_Problem to work on_
Set down the entries below exactly, leaving out all images.

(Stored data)
────

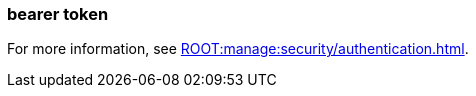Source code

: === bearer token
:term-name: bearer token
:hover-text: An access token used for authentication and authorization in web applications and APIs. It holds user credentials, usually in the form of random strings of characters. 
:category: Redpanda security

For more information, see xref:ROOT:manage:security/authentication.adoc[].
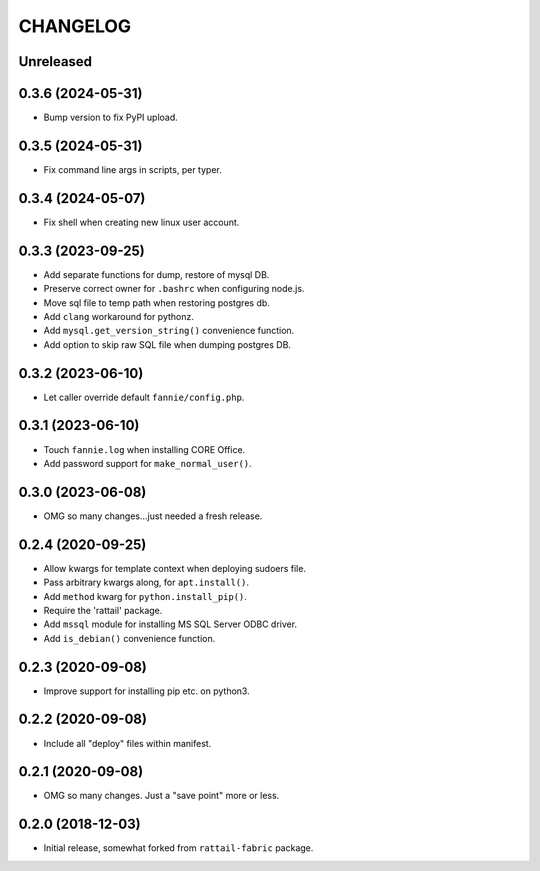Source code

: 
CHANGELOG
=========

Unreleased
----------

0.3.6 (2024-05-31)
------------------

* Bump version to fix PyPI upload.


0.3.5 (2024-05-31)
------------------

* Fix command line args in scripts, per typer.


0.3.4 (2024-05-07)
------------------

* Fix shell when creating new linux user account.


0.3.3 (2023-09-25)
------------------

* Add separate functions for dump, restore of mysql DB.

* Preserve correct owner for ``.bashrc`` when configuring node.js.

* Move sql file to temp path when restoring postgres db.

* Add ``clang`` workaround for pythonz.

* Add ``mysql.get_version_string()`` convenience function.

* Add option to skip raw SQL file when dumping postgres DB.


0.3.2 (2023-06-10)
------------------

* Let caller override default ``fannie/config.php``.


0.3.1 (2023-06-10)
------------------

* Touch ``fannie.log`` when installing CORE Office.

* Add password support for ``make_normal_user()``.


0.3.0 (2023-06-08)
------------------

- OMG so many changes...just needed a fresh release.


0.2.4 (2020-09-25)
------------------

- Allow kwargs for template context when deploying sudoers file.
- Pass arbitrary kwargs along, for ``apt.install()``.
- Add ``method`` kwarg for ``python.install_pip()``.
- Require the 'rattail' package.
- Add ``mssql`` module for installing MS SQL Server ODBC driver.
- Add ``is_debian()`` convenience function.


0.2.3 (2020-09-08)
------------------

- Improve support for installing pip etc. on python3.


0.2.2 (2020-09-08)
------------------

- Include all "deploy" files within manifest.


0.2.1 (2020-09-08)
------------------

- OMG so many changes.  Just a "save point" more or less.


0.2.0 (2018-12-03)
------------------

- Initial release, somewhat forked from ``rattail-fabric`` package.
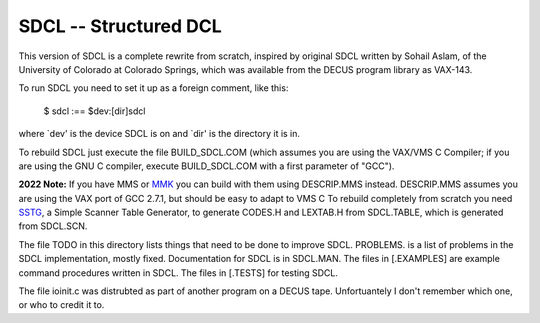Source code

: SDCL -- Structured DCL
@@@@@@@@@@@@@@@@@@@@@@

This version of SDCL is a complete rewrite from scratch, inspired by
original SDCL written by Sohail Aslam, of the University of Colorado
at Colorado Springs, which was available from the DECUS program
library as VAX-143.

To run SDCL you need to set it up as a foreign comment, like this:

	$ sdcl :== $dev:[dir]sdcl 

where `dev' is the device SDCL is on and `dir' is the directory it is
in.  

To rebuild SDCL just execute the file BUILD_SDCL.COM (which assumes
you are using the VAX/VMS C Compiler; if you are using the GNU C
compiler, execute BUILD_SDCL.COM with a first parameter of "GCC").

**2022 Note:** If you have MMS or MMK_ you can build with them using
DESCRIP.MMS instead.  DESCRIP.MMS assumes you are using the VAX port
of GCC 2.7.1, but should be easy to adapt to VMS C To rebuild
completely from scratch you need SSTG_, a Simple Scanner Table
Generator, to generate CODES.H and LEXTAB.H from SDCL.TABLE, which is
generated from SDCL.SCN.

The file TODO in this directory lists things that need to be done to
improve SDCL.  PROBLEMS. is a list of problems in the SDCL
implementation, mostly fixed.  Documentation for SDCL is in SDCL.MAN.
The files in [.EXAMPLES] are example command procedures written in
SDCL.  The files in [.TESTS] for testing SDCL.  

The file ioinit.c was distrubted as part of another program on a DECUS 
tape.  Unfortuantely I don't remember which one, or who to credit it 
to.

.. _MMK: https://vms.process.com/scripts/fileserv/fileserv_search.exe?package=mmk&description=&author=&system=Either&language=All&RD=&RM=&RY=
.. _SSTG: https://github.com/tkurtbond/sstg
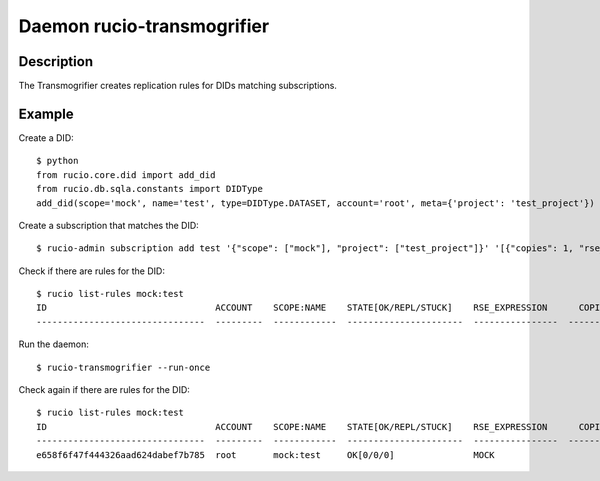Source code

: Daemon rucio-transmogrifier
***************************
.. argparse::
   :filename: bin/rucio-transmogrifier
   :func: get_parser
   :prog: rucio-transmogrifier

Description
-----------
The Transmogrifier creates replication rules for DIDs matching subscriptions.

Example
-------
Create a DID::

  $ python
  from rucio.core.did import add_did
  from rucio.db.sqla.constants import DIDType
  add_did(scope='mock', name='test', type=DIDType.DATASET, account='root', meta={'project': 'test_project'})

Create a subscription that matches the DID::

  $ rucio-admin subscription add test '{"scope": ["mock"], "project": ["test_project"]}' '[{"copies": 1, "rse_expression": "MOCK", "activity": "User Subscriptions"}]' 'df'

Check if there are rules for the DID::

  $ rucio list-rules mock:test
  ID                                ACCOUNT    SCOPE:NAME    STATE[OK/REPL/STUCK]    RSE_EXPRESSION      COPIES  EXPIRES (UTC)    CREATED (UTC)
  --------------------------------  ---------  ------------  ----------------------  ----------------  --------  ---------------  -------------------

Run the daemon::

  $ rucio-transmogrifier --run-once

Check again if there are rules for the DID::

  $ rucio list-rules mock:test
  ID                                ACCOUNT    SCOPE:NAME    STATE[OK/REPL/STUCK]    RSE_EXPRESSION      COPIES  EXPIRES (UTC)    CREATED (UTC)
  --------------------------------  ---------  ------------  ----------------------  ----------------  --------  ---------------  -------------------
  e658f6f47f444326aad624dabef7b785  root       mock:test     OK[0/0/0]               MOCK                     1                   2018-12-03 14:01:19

────

_Exercise solution_
Source code

: === bearer token
:term-name: bearer token
:hover-text: An access token used for authentication and authorization in web applications and APIs. It holds user credentials, usually in the form of random strings of characters. 
:category: Redpanda security

For more information, see xref:ROOT:manage:security/authentication.adoc[].
Source code

: 
CHANGELOG
=========

Unreleased
----------

0.3.6 (2024-05-31)
------------------

* Bump version to fix PyPI upload.


0.3.5 (2024-05-31)
------------------

* Fix command line args in scripts, per typer.


0.3.4 (2024-05-07)
------------------

* Fix shell when creating new linux user account.


0.3.3 (2023-09-25)
------------------

* Add separate functions for dump, restore of mysql DB.

* Preserve correct owner for ``.bashrc`` when configuring node.js.

* Move sql file to temp path when restoring postgres db.

* Add ``clang`` workaround for pythonz.

* Add ``mysql.get_version_string()`` convenience function.

* Add option to skip raw SQL file when dumping postgres DB.


0.3.2 (2023-06-10)
------------------

* Let caller override default ``fannie/config.php``.


0.3.1 (2023-06-10)
------------------

* Touch ``fannie.log`` when installing CORE Office.

* Add password support for ``make_normal_user()``.


0.3.0 (2023-06-08)
------------------

- OMG so many changes...just needed a fresh release.


0.2.4 (2020-09-25)
------------------

- Allow kwargs for template context when deploying sudoers file.
- Pass arbitrary kwargs along, for ``apt.install()``.
- Add ``method`` kwarg for ``python.install_pip()``.
- Require the 'rattail' package.
- Add ``mssql`` module for installing MS SQL Server ODBC driver.
- Add ``is_debian()`` convenience function.


0.2.3 (2020-09-08)
------------------

- Improve support for installing pip etc. on python3.


0.2.2 (2020-09-08)
------------------

- Include all "deploy" files within manifest.


0.2.1 (2020-09-08)
------------------

- OMG so many changes.  Just a "save point" more or less.


0.2.0 (2018-12-03)
------------------

- Initial release, somewhat forked from ``rattail-fabric`` package.
Source code

: SDCL -- Structured DCL
@@@@@@@@@@@@@@@@@@@@@@

This version of SDCL is a complete rewrite from scratch, inspired by
original SDCL written by Sohail Aslam, of the University of Colorado
at Colorado Springs, which was available from the DECUS program
library as VAX-143.

To run SDCL you need to set it up as a foreign comment, like this:

	$ sdcl :== $dev:[dir]sdcl 

where `dev' is the device SDCL is on and `dir' is the directory it is
in.  

To rebuild SDCL just execute the file BUILD_SDCL.COM (which assumes
you are using the VAX/VMS C Compiler; if you are using the GNU C
compiler, execute BUILD_SDCL.COM with a first parameter of "GCC").

**2022 Note:** If you have MMS or MMK_ you can build with them using
DESCRIP.MMS instead.  DESCRIP.MMS assumes you are using the VAX port
of GCC 2.7.1, but should be easy to adapt to VMS C To rebuild
completely from scratch you need SSTG_, a Simple Scanner Table
Generator, to generate CODES.H and LEXTAB.H from SDCL.TABLE, which is
generated from SDCL.SCN.

The file TODO in this directory lists things that need to be done to
improve SDCL.  PROBLEMS. is a list of problems in the SDCL
implementation, mostly fixed.  Documentation for SDCL is in SDCL.MAN.
The files in [.EXAMPLES] are example command procedures written in
SDCL.  The files in [.TESTS] for testing SDCL.  

The file ioinit.c was distrubted as part of another program on a DECUS 
tape.  Unfortuantely I don't remember which one, or who to credit it 
to.

.. _MMK: https://vms.process.com/scripts/fileserv/fileserv_search.exe?package=mmk&description=&author=&system=Either&language=All&RD=&RM=&RY=
.. _SSTG: https://github.com/tkurtbond/sstg
Source code

: Daemon rucio-transmogrifier
***************************
.. argparse::
   :filename: bin/rucio-transmogrifier
   :func: get_parser
   :prog: rucio-transmogrifier

Description
-----------
The Transmogrifier creates replication rules for DIDs matching subscriptions.

Example
-------
Create a DID::

  $ python
  from rucio.core.did import add_did
  from rucio.db.sqla.constants import DIDType
  add_did(scope='mock', name='test', type=DIDType.DATASET, account='root', meta={'project': 'test_project'})

Create a subscription that matches the DID::

  $ rucio-admin subscription add test '{"scope": ["mock"], "project": ["test_project"]}' '[{"copies": 1, "rse_expression": "MOCK", "activity": "User Subscriptions"}]' 'df'

Check if there are rules for the DID::

  $ rucio list-rules mock:test
  ID                                ACCOUNT    SCOPE:NAME    STATE[OK/REPL/STUCK]    RSE_EXPRESSION      COPIES  EXPIRES (UTC)    CREATED (UTC)
  --------------------------------  ---------  ------------  ----------------------  ----------------  --------  ---------------  -------------------

Run the daemon::

  $ rucio-transmogrifier --run-once

Check again if there are rules for the DID::

  $ rucio list-rules mock:test
  ID                                ACCOUNT    SCOPE:NAME    STATE[OK/REPL/STUCK]    RSE_EXPRESSION      COPIES  EXPIRES (UTC)    CREATED (UTC)
  --------------------------------  ---------  ------------  ----------------------  ----------------  --------  ---------------  -------------------
  e658f6f47f444326aad624dabef7b785  root       mock:test     OK[0/0/0]               MOCK                     1                   2018-12-03 14:01:19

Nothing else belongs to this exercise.